Im Gegenteil: Die neu angeschafften
Fahrzeuge weisen immer mehr technische
Raffinessen, wie zum Beispiel Klimaanlagen
auf, aber verschlechtern die Beförderungsqualität
durch immer weniger
Sitzplätze.
Mittwoch nachmittag in der Steglitzer
Birkbuschstraße: An der Haltestelle Klingsorstraße
stehen zwölf wartende Fahrgäste.
Die meisten wollen zum Umsteigeknotenpunkt
Rathaus Steglitz, es stehen
drei Linien zur Auswahl. Eigentlich sollte
daher spätestens nach fünf Minuten ein
Bus kommen, die werktägliche Praxis
sieht anders aus. Die Linie 186 und (alle
20 Minuten) auch der 280er kommen
stets zur gleichen Minute und strecken
dadurch die Taktfolge.
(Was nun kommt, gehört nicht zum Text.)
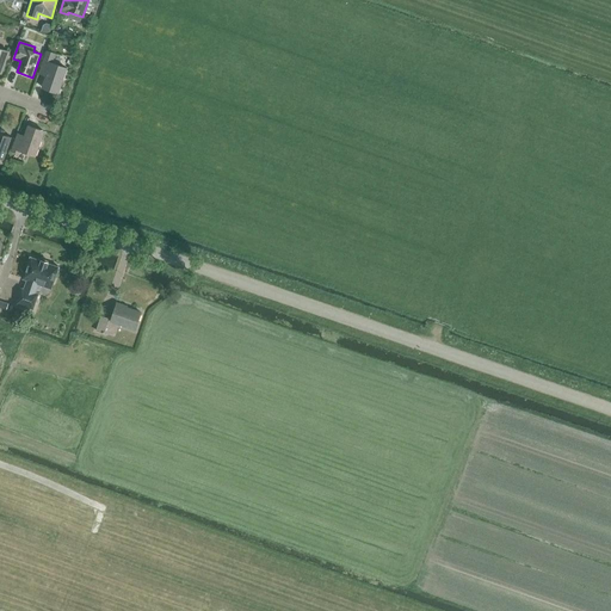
[(42,88),(57,93),(67,68),(53,63),(56,54),(48,51),(38,79),(44,81),(42,88)]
Der vom Klinikum
Steglitz kommende 283er aber soll vier
Minuten nach dem Duo 186 und 280 folgen,
so dass laut Fahrplan ein 4- bis 6-Minuten-Takt
besteht. Nach 15 Uhr folgt er
allerdings fahrplanmäßig bereits nach
zwei Minuten. Da der 186er häufig etwas
verspätet ist, erscheinen tatsächlich zu
diesen Zeiten häufig alle drei Linien in einer
Ampelphase an der Haltestelle, danach
passiert dann zehn Minuten gar
nichts mehr. Somit ist der reale Takt in der
Hauptverkehrszeit hier deutlich schlechter
als zu den übrigen Tageszeiten.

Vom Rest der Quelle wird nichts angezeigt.